"Andi Kleen" ([EMAIL PROTECTED]) wrote:

To truly defend against this you would likely need a cryptographic
hash, which would be likely too slow.

I do not think that a cryptographically secure hash is necessary for this. Using a better hash function (i.e. one which does a good job of throroughly mixing the input bits, as jenkins does), is sufficient when combined with a secret per-boot salt, something which is easily demonstrable by test runs.


If it's a real problem the better fix would be to switch to some
kind of balanced tree (like Evgeniy is proposing) .

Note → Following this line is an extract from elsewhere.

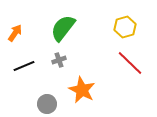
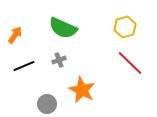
green semicircle: rotated 104 degrees counterclockwise
orange arrow: moved 2 px down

I don't have any special attachment to the Jenkins hash, or to a hash table even. So, _yes_, by all means if a better solution is available let us use it and I'll be the first to cheer. But I don't know if Evgeniy's work is ready for prime time, and I consider plugging in an improved hash function to be an acceptable solution in the meantime.


But I think it can be mostly ignored.

With all due respect, it cannot. An attacker with a small-sized botnet (which is ~250 hosts) can create chains that contain well in excess of 3000 items. A big botnet (and there exist botnets with well over 5000 machines in them) can bring a system to its knees. You may not have gotten bitten by this, but others, including myself and Eric Dumazet have. And I believe that David Miller agrees, although I do not want to put words in his mouth -- or his keyboard, as the case may be.

What this boils down to is, yes, we can keep patching our own kernels to use tagged jenkins hashing if this affects us, waiting for something better to come along. But isn't it more reasonable to add this into the kernel, at least as a non-default compile time option, and allow administrators to decide whether this is something they want to use?